Convert back to wide-character string:
   Characters converted: 2
   Hex value of first 2 wide characters: 0x3042 0x3043

Code: [Select]
// crt_mbstowcs.c
// compile with: /W3
// illustrates the behavior of the mbstowcs function

#include <stdlib.h>
#include <stdio.h>
#include <locale.h>

int main(void)
{
  size_t size;
  int nChar = 2; // number of characters to convert
  int requiredSize;

  unsigned char* pmbnull = NULL;
  unsigned char* pmbhello = NULL;
  char* localeInfo;

  wchar_t* pwchello = L"\x3042\x3043"; // 2 Hiragana characters
  wchar_t* pwc;

  /* Enable the Japanese locale and codepage */
  localeInfo = setlocale(LC_ALL, "Japanese_Japan.932");
  printf("Locale information set to %s\n", localeInfo);

  printf("Convert to multibyte string:\n");

  requiredSize = wcstombs(NULL, pwchello, 0); // C4996
  // Note: wcstombs is deprecated; consider using wcstombs_s
  printf("   Required Size: %d\n", requiredSize);

  /* Add one to leave room for the null terminator. */
  pmbhello = (unsigned char*)malloc(requiredSize + 1);
  if (!pmbhello)
  {
    printf("Memory allocation failure.\n");
    return 1;
  }
  size = wcstombs(pmbhello, pwchello, requiredSize + 1); // C4996
  // Note: wcstombs is deprecated; consider using wcstombs_s
  if (size == (size_t)(-1))
  {
    printf("Couldn't convert string.
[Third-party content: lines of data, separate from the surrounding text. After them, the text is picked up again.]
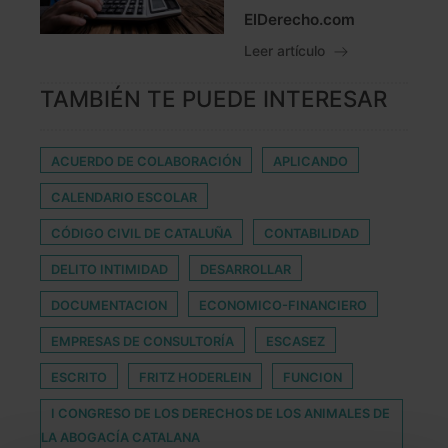
ElDerecho.com
Leer artículo
TAMBIÉN TE PUEDE INTERESAR
ACUERDO DE COLABORACIÓN
APLICANDO
CALENDARIO ESCOLAR
CÓDIGO CIVIL DE CATALUÑA
CONTABILIDAD
DELITO INTIMIDAD
DESARROLLAR
DOCUMENTACION
ECONOMICO-FINANCIERO
EMPRESAS DE CONSULTORÍA
ESCASEZ
ESCRITO
FRITZ HODERLEIN
FUNCION
I CONGRESO DE LOS DERECHOS DE LOS ANIMALES DE
LA ABOGACÍA CATALANA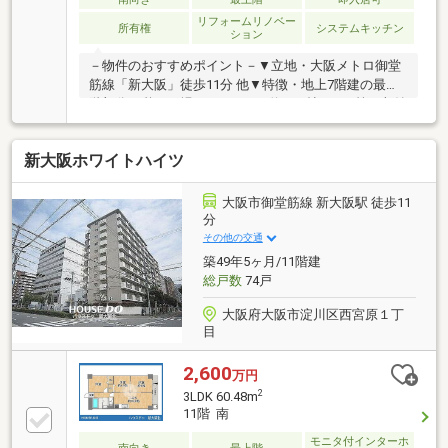
リフォームリノベー
所有権
システムキッチン
ション
－物件のおすすめポイント－▼立地・大阪メトロ御堂
筋線「新大阪」徒歩11分 他▼特徴・地上7階建の最上
階部分・憩いの場となるLDKは約15.3帖・WIC等の収納
有・南側にバルコニーを設置・即お引渡し可能(残金精
算後)▼設備・キッチンは食洗機搭載、背面カウンター
新大阪ホワイトハイツ
付▼2025年10月室内リフォーム済【貼替】全室クロ
ス・フローリング【新調】キッチン、浴室、洗面台、
トイレ、建具 等▼周辺環境・ダイエー西中島店・イオ
大阪市御堂筋線 新大阪駅 徒歩11
ンフードスタイル 徒歩4分(約300m)■ ご希望の住まい
分
探しをお手伝いします ━━━━━・・・物件の詳細・
その他の交通
ご相談はお気軽にお問い合わせください。
築49年5ヶ月/11階建
総戸数
74戸
大阪府大阪市淀川区西宮原１丁
目
2,600
万円
2
3LDK 60.48m
11階 南
モニタ付インターホ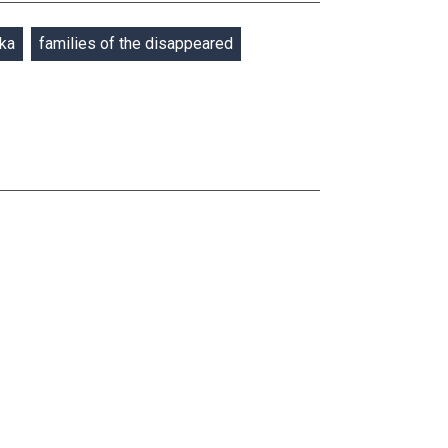
nka
families of the disappeared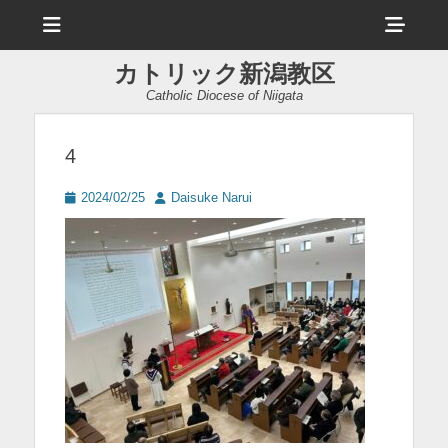
メ
ヘ
ニ
ュ
ッ
ー
カトリック新潟教区
ダ
Catholic Diocese of Niigata
ー
サ
4
イ
投
投
2024/02/25
Daisuke Narui
ド
稿
稿
日
者
バ
ー
コ
ン
テ
ン
ツ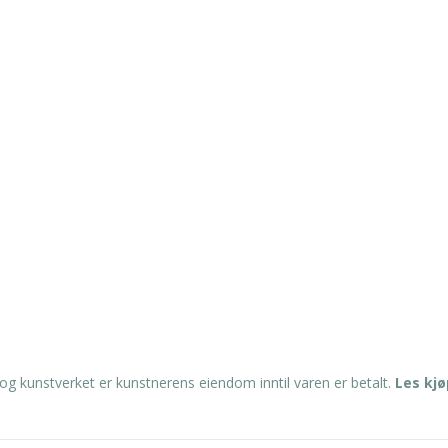
0
og kunstverket er kunstnerens eiendom inntil varen er betalt.
Les kj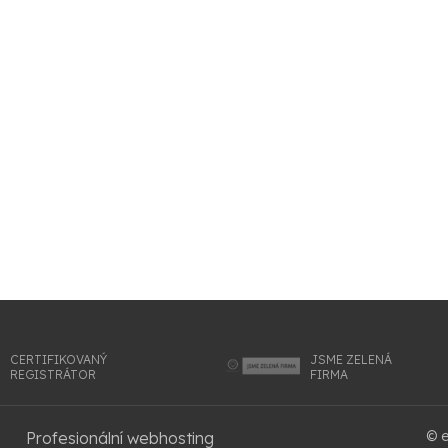
CERTIFIKOVANÝ
JSME ZELENÁ
REGISTRÁTOR
FIRMA
© e
Profesionální webhosting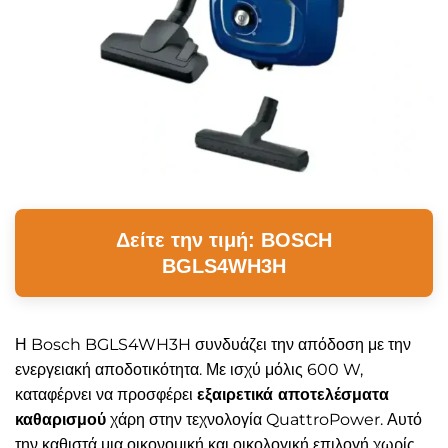
Δείτε την τιμή: BOSCH
BGLS4WH3H
Η Bosch BGLS4WH3H συνδυάζει την απόδοση με την
ενεργειακή αποδοτικότητα. Με ισχύ μόλις 600 W,
καταφέρνει να προσφέρει
εξαιρετικά αποτελέσματα
καθαρισμού
χάρη στην τεχνολογία QuattroPower. Αυτό
την καθιστά μια οικονομική και οικολογική επιλογή χωρίς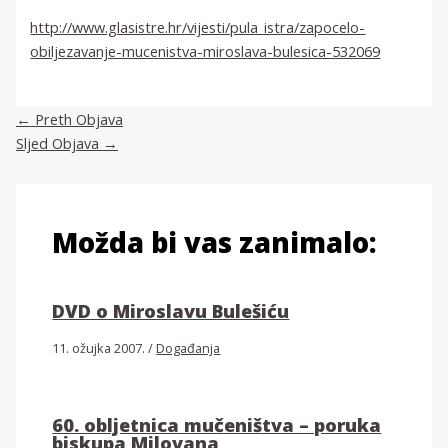
http://www.glasistre.hr/vijesti/pula_istra/zapocelo-
obiljezavanje-mucenistva-miroslava-bulesica-532069
←
Preth Objava
Sljed Objava
→
Možda bi vas zanimalo:
DVD o Miroslavu Bulešiću
11. ožujka 2007.
/
Događanja
60. obljetnica mučeništva – poruka
biskupa Milovana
Code page 932 may"
      " not be available.\n");
    return 1;
  }
  printf("   Number of bytes written to multibyte string: %u\n",
    (unsigned int)size);
  printf("   Hex values of the");
  printf(" multibyte characters: %#.2x %#.2x %#.2x %#.2x\n",
    pmbhello[0], pmbhello[1], pmbhello[2], pmbhello[3]);
  printf("   Codepage 932 uses 0x81 to 0x9f as lead bytes.\n\n");

  printf("Convert back to wide-character string:\n");

  /* Assume we don't know the length of the multibyte string.
   Get the required size in characters, and allocate enough space. */

  requiredSize = mbstowcs(NULL, pmbhello, 0); // C4996
  /* Add one to leave room for the null terminator */
  pwc = (wchar_t*)malloc((requiredSize + 1) * sizeof(wchar_t));
  if (!pwc)
  {
    printf("Memory allocation failure.\n");
    return 1;
  }
  size = mbstowcs(pwc, pmbhello, requiredSize + 1); // C4996
  if (size == (size_t)(-1))
  {
    printf("Couldn't convert string--invalid multibyte character.\n");
  }
  printf("   Characters converted: %u\n", (unsigned int)size);
  printf("   Hex value of first 2");
  printf(" wide characters: %#.4x %#.4x\n\n", pwc[0], pwc[1]);
  free(pwc);
  free(pmbhello);
}

Offline Pelle

  • Administrator
  • Member
  • *****
  • Posts: 2266
    • http://www.smorgasbordet.com
Re: More Multibyte Misfeasance
« Reply #1 on: April 04, 2023, 09:56:52 PM »
Hello Robert,

You need to include the /J compiler option...

( There are three character types: signed char, unsigned char, and (plain) char. It's implementation-defined if (plain) char is signed or unsigned. )
/Pelle

Offline Robert

  • Member
  • *
  • Posts: 247
Re: More Multibyte Misfeasance
« Reply #2 on: April 05, 2023, 07:14:56 AM »
Hello Robert,

You need to include the /J compiler option...

( There are three character types: signed char, unsigned char, and (plain) char. It's implementation-defined if (plain) char is signed or unsigned. )

Hi Pelle:

Thanks, I will fiddle with this and see what happens.